The incision was extended anteriorly for a diverting ileostomy. The abdominal cavity was found to be clean with no contamination and the diaphragm was intact with no evidence of the chest drain penetrating to diaphragm. A divided ileostomy was performed approximately 10cms from the ileocecal junction. The right pleural cavity was explored through a minithoracotomy to break all pleural loculi and allow better drainage of the faecal empyema. His immediate postoperative period was satisfactory and the faecal discharge through the drains diminished over the next 3 to 4 days. As the child remained febrile, a repeat CT scan was performed. This revealed a residual collection in the right hemithorax which resolved after a thoracotomy and drainage. He was discharged home 10 days later on enteral feed. Four months later he was admitted for elective reversal of the stoma.
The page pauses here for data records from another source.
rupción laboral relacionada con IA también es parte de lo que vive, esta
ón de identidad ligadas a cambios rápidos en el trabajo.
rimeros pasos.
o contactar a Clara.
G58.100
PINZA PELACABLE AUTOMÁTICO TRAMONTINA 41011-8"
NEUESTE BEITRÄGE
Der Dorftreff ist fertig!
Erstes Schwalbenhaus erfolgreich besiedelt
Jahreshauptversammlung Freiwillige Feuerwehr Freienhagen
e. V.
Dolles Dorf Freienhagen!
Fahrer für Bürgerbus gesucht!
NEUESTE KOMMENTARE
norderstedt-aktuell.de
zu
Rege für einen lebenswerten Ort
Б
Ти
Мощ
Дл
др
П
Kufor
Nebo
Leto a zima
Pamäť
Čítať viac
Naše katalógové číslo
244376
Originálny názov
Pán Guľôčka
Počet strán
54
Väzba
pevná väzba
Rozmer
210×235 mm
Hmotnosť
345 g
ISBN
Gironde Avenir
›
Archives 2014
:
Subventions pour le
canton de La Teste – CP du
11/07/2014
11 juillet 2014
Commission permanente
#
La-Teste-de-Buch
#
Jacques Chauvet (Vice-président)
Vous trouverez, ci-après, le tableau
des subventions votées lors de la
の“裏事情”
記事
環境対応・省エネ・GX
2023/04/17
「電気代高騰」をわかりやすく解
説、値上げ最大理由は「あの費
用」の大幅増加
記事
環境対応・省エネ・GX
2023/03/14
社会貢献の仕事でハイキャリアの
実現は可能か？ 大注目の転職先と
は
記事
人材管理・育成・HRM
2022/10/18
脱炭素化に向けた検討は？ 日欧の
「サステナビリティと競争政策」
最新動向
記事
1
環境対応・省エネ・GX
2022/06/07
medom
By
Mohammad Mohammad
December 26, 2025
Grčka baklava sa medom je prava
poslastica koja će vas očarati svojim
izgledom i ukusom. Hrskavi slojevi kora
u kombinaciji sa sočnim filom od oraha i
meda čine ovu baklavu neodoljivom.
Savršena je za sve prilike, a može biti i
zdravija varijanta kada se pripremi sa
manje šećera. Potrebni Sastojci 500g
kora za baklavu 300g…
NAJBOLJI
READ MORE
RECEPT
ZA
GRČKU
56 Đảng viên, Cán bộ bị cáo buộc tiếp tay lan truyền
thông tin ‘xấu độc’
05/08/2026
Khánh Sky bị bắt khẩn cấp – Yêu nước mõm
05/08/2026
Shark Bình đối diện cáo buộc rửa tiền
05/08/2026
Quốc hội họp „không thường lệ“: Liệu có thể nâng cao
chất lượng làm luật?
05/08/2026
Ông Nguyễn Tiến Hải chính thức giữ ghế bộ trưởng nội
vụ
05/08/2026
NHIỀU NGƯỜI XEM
He is doing well 6 months following his last procedure.

Discussion

Fecal contamination of the pleural cavity is an uncommon event. It was first reported in 1976 by Kisler et al2 who described three prisoners who developed empyema thoraces following self injection of faecal contaminated solutions into their pleural cavities. In 1983, Fareelly et a11 reported a patient who developed a faecal collection in the pleural cavity following rupture of the transverse colon which had herniated through a right sided Bochdaleck defect. In both reports, an anatomical explanation of faeces found in the pleural cavity was evident.
The possibility of a communication between the pleural and the peritoneal cavity has often been postulated. A number of cases have been reported in which a retroperitoneal urinoma has resulted in accumulation of urine in the pleural cavity3,4. Leakage of air from the pleural cavity into the retroperitoneum5,6 and a flow of pancreatic fluid in the opposite direction7 have also been described raising the possibility of unrecognized anatomical communications between the two cavities. Currently there are only two types of communication recognized between the pleural and peritoneal cavities. These include lymphatic drainage and communication along vascular foramina with subsequent rupture into the pleural cavity. Although a direct communication has also been postulated, attempts to demonstrate this have been unsuccessful. Imaging studies of the retroperitoneum have failed to demonstrate a spill of contrast material from the retroperitoneum into the pleural space2,8. In a review of 22 patients, Salcedo9 has suggested that a true anatomical channel does exist between the retroperitoneum and the pleural cavity. He based this on his observation that most urinothoraces accumulate ipsilaterally in the chest, occur rapidly after retroperitoneal urinoma formation, reaccummulate after repeated paracentesis and resolve soon after urinary diversion. However, Marsmen10 offers another explanation for this phenomenon. He emphasized the importance of the pleural sinus which may extend more caudally than suspected. His report described a patient who developed a pneumothorax following fine needle aspiration of the pancreas through the left pararenal space. He emphasized to the interventional radiologists the risk of rupture of this unsuspected sinus during retroperitoneal procedures. In 15 out of 22 patients reported by Salcedo, urinothoraces followed invasive procedures and may have resulted from a puncture of the pleural sinus. It can be postulated that in the patient reported here, the initial trauma may have caused perforation of the posterior caecal wall with collection of the retroperitoneum after a thorough washout and closure of the caecal perforation.
However, the faecal empyema secondary to a retroperitoneal abscess appears to have occurred in the absence of an anatomical communication between the two cavities. To our knowledge, such an event has not been reported previously. Empyema due to gut organism in association with appendicitis has been described7,11 but without containing faecal particulate material as present in contents in the retroperitoneum. Subsequent enzymatic lysis of the pleural sinus may have allowed passage of the faeculent retroperitoneal fluid into the pleural cavity.